Abdul Aziz Al-Dukair
A news item carried by the London ‘Sun’ last week reported that local authorities in Britain have decided to remove nearly half of the traffic enforcement cameras from major roads in the country. This move was taken due to spending cuts and confidence measures on motorists to observe the law.
A number of local authorities in Britain had taken this decision following a drop in accidents taking place on the locality’s major roads. However, a section of the British people wants the traffic monitoring cameras to remain in place as they are often helpful in solving other crimes. Monitoring cameras are accepted as legal evidence against the offenders in the UK.

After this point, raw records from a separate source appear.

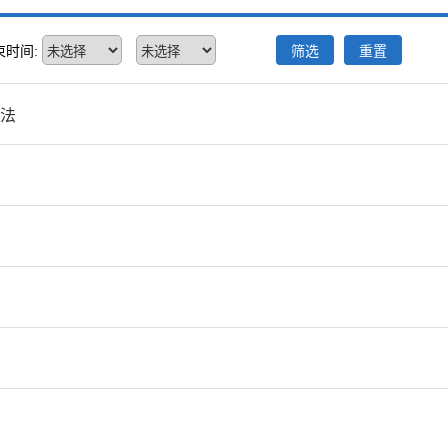
束时间:
筛选
重置
法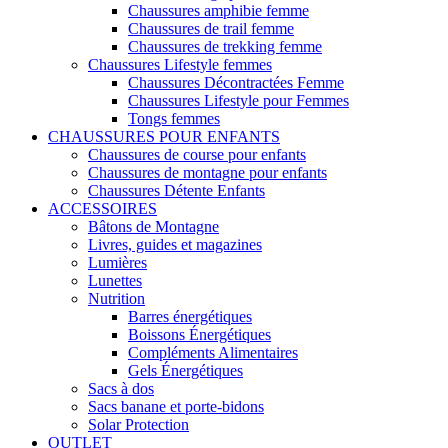
Chaussures amphibie femme
Chaussures de trail femme
Chaussures de trekking femme
Chaussures Lifestyle femmes
Chaussures Décontractées Femme
Chaussures Lifestyle pour Femmes
Tongs femmes
CHAUSSURES POUR ENFANTS
Chaussures de course pour enfants
Chaussures de montagne pour enfants
Chaussures Détente Enfants
ACCESSOIRES
Bâtons de Montagne
Livres, guides et magazines
Lumières
Lunettes
Nutrition
Barres énergétiques
Boissons Énergétiques
Compléments Alimentaires
Gels Énergétiques
Sacs à dos
Sacs banane et porte-bidons
Solar Protection
OUTLET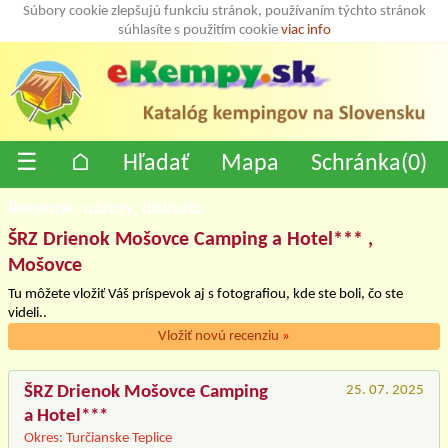
Súbory cookie zlepšujú funkciu stránok, používaním týchto stránok
súhlasíte s použitím cookie
viac info
☰
⌂
Hľadať
Mapa
Schránka(
0
)
Recenzíe, názory, diskusia
ŠRZ Drienok Mošovce Camping a Hotel*** ,
Mošovce
Tu môžete vložiť Váš príspevok aj s fotografiou, kde ste boli, čo ste
videli..
Vložiť novú recenziu
»
ŠRZ Drienok Mošovce Camping
25. 07. 2025
a Hotel***
Okres: Turčianske Teplice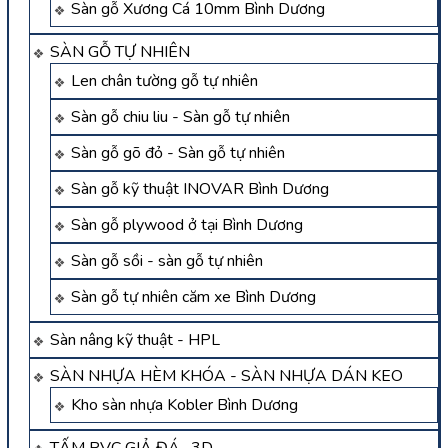
Sàn gỗ Xương Cá 10mm Bình Dương
SÀN GỖ TỰ NHIÊN
Len chân tường gỗ tự nhiên
Sàn gỗ chiu liu - Sàn gỗ tự nhiên
Sàn gỗ gõ đỏ - Sàn gỗ tự nhiên
Sàn gỗ kỹ thuật INOVAR Bình Dương
Sàn gỗ plywood ở tại Bình Dương
Sàn gỗ sồi - sàn gỗ tự nhiên
Sàn gỗ tự nhiên căm xe Bình Dương
Sàn nâng kỹ thuật - HPL
SÀN NHỰA HÈM KHÓA - SÀN NHỰA DÁN KEO
Kho sàn nhựa Kobler Bình Dương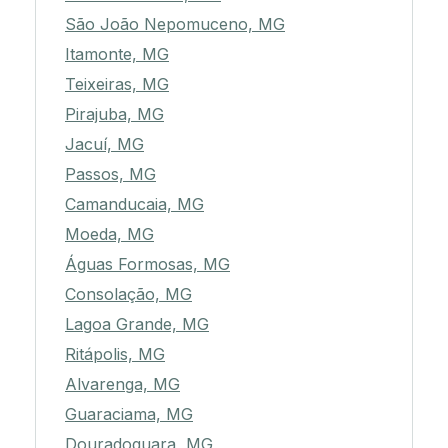
São João Nepomuceno, MG
Itamonte, MG
Teixeiras, MG
Pirajuba, MG
Jacuí, MG
Passos, MG
Camanducaia, MG
Moeda, MG
Águas Formosas, MG
Consolação, MG
Lagoa Grande, MG
Ritápolis, MG
Alvarenga, MG
Guaraciama, MG
Douradoquara, MG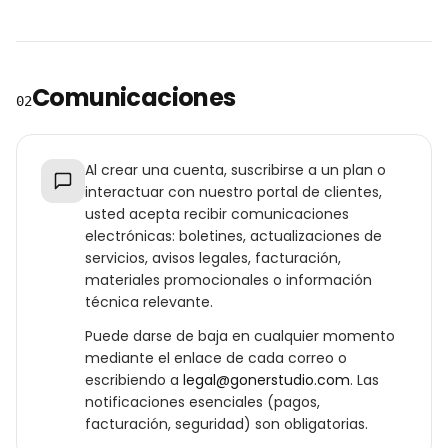
Comunicaciones
02
Al crear una cuenta, suscribirse a un plan o
interactuar con nuestro portal de clientes,
usted acepta recibir comunicaciones
electrónicas: boletines, actualizaciones de
servicios, avisos legales, facturación,
materiales promocionales o información
técnica relevante.
Puede darse de baja en cualquier momento
mediante el enlace de cada correo o
escribiendo a
legal@gonerstudio.com
. Las
notificaciones esenciales (pagos,
facturación, seguridad) son obligatorias.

Claire Armstrong, a British activist, launched a campaign called “Safe speeding”. She was among those who totally rejected any kind of road monitoring since its implementation sent a wrong message that drivers are inherently in violation of the traffic laws.

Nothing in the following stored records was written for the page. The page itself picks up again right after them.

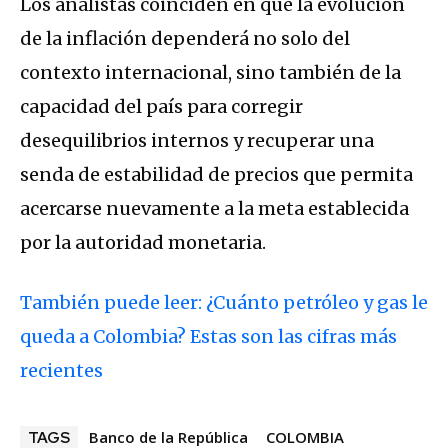
Los analistas coinciden en que la evolución
de la inflación dependerá no solo del
contexto internacional, sino también de la
capacidad del país para corregir
desequilibrios internos y recuperar una
senda de estabilidad de precios que permita
acercarse nuevamente a la meta establecida
por la autoridad monetaria.
También puede leer: ¿Cuánto petróleo y gas le
queda a Colombia? Estas son las cifras más
recientes
Banco de la República
COLOMBIA
TAGS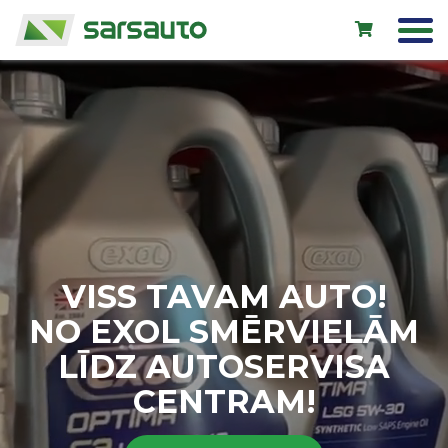
Exol eļļas
Autoserviss
Noma
Veikals
VISS TAVAM AUTO!
Jauni auto
NO EXOL SMĒRVIELĀM
Lietoti auto
LĪDZ AUTOSERVISA
Kontakti
CENTRAM!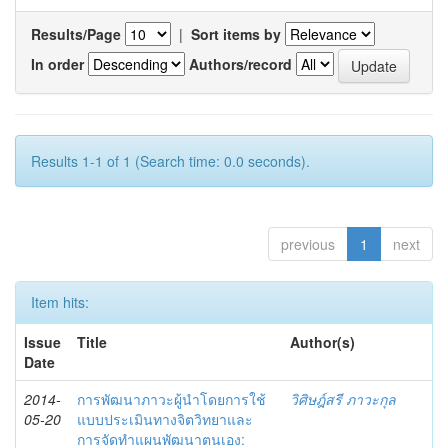
Results/Page
|
Sort items by
In order
Authors/record
Results 1-1 of 1 (Search time: 0.0 seconds).
previous
1
next
Item hits:
Issue
Title
Author(s)
Date
2014-
การพัฒนาภาวะผู้นำโดยการใช้
วิศิษฎ์สรี ภาวะกุล
05-20
แบบประเมินทางจิตวิทยาและ
การจัดทำแผนพัฒนาตนเอง: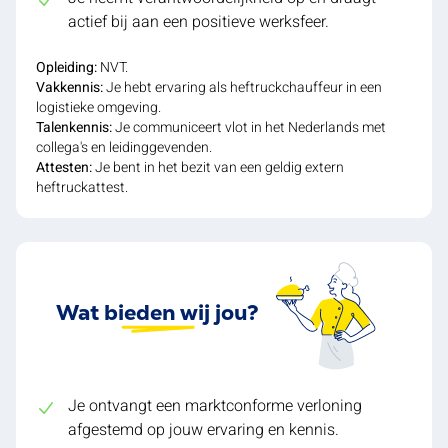
actief bij aan een positieve werksfeer.
Opleiding:
NVT.
Vakkennis:
Je hebt ervaring als heftruckchauffeur in een
logistieke omgeving.
Talenkennis:
Je communiceert vlot in het Nederlands met
collega's en leidinggevenden.
Attesten:
Je bent in het bezit van een geldig extern
heftruckattest.
Wat bieden wij jou?
Je ontvangt een marktconforme verloning
afgestemd op jouw ervaring en kennis.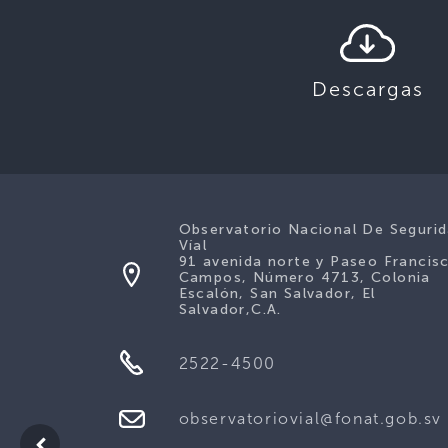
Descargas
Observatorio Nacional De Seguri
Víal
91 avenida norte y Paseo Francis
Campos, Número 4713, Colonia
Escalón, San Salvador, El
Salvador,C.A.
2522-4500
observatoriovial@fonat.gob.sv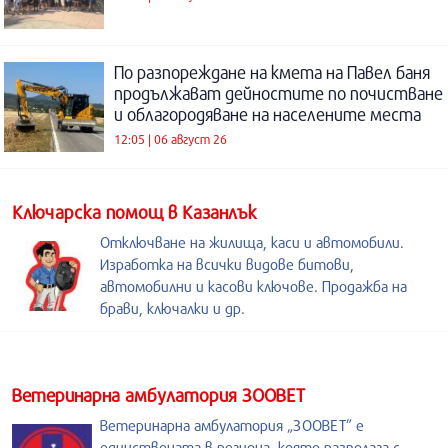
По разпореждане на кмета на Павел баня
продължават дейностите по почистване
и облагородяване на населените места
12:05 | 06 август 26
Kлючарска помощ в Казанлък
Отключване на жилища, каси и автомобили.
Изработка на всички видове битови,
автомобилни и касови ключове. Продажба на
брави, ключалки и др.
Ветеринарна амбулатория ЗООВЕТ
Ветеринарна амбулатория „ЗООВЕТ” е
единствената в региона, която разполага с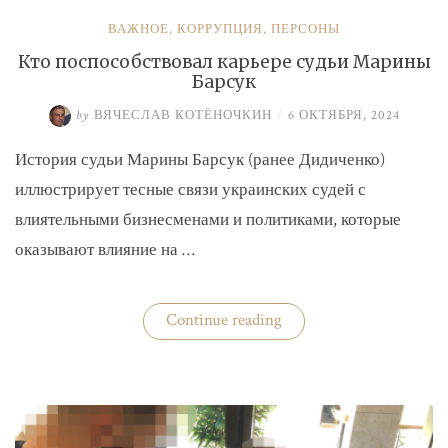
ВАЖНОЕ
,
КОРРУПЦИЯ
,
ПЕРСОНЫ
Кто поспособствовал карьере судьи Марины
Барсук
by
ВЯЧЕСЛАВ КОТЁНОЧКИН
/
6 ОКТЯБРЯ, 2024
История судьи Марины Барсук (ранее Дидиченко)
иллюстрирует тесные связи украинских судей с
влиятельными бизнесменами и политиками, которые
оказывают влияние на …
«Кто
Continue reading
поспособствовал
карьере
судьи
Марины
Барсук»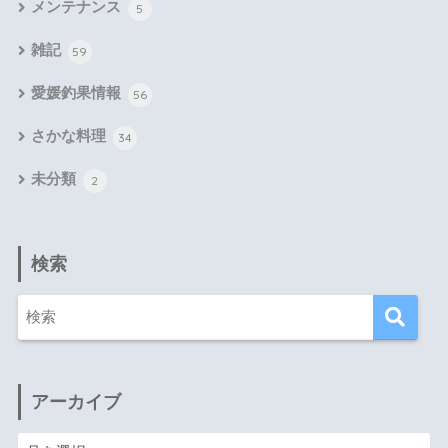
メンテナンス
5
雑記
59
愛媛釣果情報
56
さかな料理
34
未分類
2
検索
アーカイブ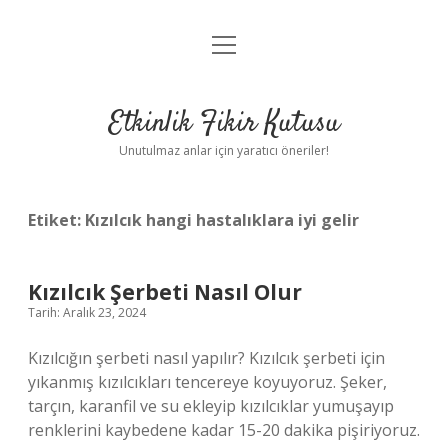
menüyü
Anasayfa
aç
Gizlilik Politikası
Etkinlik Fikir Kutusu
Yasal Uyarı
Unutulmaz anlar için yaratıcı öneriler!
Hakkımızda
Etiket:
Kızılcık hangi hastalıklara iyi gelir
Kızılcık Şerbeti Nasıl Olur
Tarih: Aralık 23, 2024
Kızılcığın şerbeti nasıl yapılır? Kızılcık şerbeti için
yıkanmış kızılcıkları tencereye koyuyoruz. Şeker,
tarçın, karanfil ve su ekleyip kızılcıklar yumuşayıp
renklerini kaybedene kadar 15-20 dakika pişiriyoruz.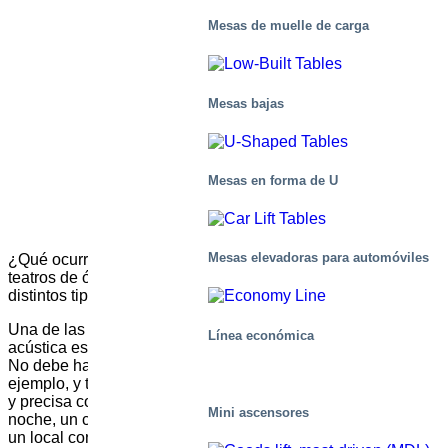
Mesas de muelle de carga
Mesas bajas
Mesas en forma de U
Mesas elevadoras para automóviles
¿Qué ocurre entre bastidores en las salas de conciertos y los
teatros de ópera? ¿Cómo se crea la acústica ideal para
distintos tipos de actuaciones, por ejemplo?
Una de las contribuciones más importantes a una buena
Línea económica
acústica es colocar correctamente el suelo para la actuación.
No debe haber huecos ni cambios de nivel no deseados, por
ejemplo, y toda la operación debe realizarse de forma rápida
y precisa con el mínimo trastorno. Un cuarteto de cuerda una
Mini ascensores
noche, un concierto de rock al día siguiente… los retos para
un local concurrido son evidentes.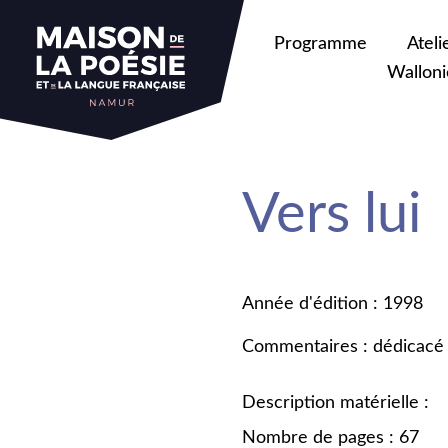
Programme
Ateli
Walloni
Vers lui
Année d'édition : 1998
Commentaires : dédicacé 
Description matérielle :
Nombre de pages : 67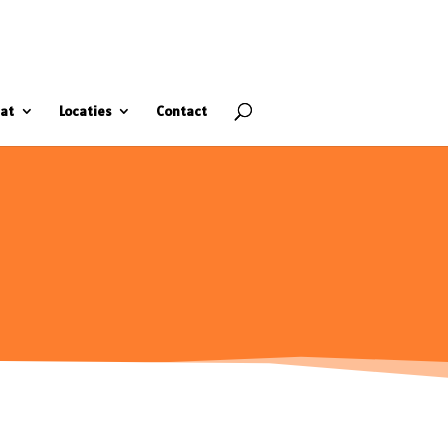
at
Locaties
Contact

When the Kingdom implemented the automatic traffic monitoring system (Saher), I read several reports stating that it would be more beneficial inside major cities in preventing accidents than on highways.
There was a series of fatal accidents on highways involving women teachers who traveled in vans in various regions that suggested that the Saher monitoring system be everywhere. Some blamed the system for not doing enough.
These accidents however were not caused due to speeding but by other factors such as bad tires or faulty brakes on the vehicles. Even if the driver observes the allowed speed limit, a tragedy can result because of vehicle malfunction or due to loss of steering control. There were also accidents caused by carelessness or other faults in the behavior of motorists.
Additionally, defective road designs or weather conditions such as rain or fog contributed to the problem. All these do not come under the capability of the Saher monitoring and the system can do nothing more with this.